[Opening Data shown section]
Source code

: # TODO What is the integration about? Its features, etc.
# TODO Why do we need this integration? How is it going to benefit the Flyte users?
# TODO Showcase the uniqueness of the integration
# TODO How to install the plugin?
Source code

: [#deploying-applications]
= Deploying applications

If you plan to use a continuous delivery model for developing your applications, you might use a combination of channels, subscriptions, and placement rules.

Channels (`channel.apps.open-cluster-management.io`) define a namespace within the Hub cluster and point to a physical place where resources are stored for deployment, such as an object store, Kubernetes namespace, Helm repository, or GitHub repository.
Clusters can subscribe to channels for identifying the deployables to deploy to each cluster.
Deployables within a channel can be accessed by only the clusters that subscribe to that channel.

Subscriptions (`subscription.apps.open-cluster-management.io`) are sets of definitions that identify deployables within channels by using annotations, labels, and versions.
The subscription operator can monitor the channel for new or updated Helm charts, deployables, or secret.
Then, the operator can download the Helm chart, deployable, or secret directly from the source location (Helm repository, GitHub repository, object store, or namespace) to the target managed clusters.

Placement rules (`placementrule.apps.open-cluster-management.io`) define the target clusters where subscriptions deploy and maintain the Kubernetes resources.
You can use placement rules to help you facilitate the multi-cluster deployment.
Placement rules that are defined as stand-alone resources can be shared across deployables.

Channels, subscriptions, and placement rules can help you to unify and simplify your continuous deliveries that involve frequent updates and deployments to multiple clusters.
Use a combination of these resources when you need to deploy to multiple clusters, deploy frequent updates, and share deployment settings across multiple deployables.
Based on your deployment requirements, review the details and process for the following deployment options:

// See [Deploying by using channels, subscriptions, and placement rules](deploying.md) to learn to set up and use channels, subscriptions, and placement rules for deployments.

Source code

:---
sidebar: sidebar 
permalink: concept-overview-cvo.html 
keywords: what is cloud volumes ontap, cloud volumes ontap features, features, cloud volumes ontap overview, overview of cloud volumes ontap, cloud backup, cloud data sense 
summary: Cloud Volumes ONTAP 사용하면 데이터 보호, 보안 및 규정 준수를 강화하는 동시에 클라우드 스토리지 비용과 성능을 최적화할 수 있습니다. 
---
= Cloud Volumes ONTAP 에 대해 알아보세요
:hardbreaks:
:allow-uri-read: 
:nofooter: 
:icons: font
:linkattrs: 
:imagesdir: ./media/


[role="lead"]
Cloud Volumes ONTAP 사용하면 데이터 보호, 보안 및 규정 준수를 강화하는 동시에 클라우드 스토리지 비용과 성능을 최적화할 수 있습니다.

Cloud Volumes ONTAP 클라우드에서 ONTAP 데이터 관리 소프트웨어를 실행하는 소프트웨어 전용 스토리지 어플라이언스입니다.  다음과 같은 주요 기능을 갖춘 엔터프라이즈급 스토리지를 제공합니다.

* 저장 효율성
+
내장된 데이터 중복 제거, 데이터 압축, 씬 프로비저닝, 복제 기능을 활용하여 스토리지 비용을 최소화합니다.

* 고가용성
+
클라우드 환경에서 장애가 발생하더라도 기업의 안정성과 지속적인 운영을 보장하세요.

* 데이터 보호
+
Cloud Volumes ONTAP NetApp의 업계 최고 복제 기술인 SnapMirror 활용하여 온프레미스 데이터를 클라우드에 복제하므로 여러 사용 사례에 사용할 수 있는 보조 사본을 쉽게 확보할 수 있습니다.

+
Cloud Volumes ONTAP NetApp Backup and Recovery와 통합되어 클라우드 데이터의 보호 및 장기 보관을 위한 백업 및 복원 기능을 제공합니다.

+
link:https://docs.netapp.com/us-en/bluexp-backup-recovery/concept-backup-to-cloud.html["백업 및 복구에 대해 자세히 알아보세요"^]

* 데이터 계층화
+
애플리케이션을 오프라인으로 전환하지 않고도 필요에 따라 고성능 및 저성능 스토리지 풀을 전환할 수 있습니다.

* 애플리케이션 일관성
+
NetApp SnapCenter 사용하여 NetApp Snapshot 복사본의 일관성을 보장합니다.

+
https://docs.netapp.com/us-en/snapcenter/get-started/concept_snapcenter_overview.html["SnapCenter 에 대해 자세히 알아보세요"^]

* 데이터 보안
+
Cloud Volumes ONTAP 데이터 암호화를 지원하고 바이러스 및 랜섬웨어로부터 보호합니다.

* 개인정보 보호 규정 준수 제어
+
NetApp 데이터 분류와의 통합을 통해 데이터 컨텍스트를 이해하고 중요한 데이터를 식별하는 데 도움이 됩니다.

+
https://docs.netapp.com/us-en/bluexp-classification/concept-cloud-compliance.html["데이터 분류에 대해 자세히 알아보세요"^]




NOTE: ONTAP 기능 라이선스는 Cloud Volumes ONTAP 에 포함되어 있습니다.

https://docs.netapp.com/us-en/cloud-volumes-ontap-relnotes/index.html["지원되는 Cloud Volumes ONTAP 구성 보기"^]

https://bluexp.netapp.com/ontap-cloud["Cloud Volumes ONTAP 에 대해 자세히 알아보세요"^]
[Closing Data shown section]
What you are asked to do: Only the lines from the first line of the records through the line containing "labels, and versions." should be repeated, exactly as they appear.

Response for this exercise:
Source code

: # TODO What is the integration about? Its features, etc.
# TODO Why do we need this integration? How is it going to benefit the Flyte users?
# TODO Showcase the uniqueness of the integration
# TODO How to install the plugin?
Source code

: [#deploying-applications]
= Deploying applications

If you plan to use a continuous delivery model for developing your applications, you might use a combination of channels, subscriptions, and placement rules.

Channels (`channel.apps.open-cluster-management.io`) define a namespace within the Hub cluster and point to a physical place where resources are stored for deployment, such as an object store, Kubernetes namespace, Helm repository, or GitHub repository.
Clusters can subscribe to channels for identifying the deployables to deploy to each cluster.
Deployables within a channel can be accessed by only the clusters that subscribe to that channel.

Subscriptions (`subscription.apps.open-cluster-management.io`) are sets of definitions that identify deployables within channels by using annotations, labels, and versions.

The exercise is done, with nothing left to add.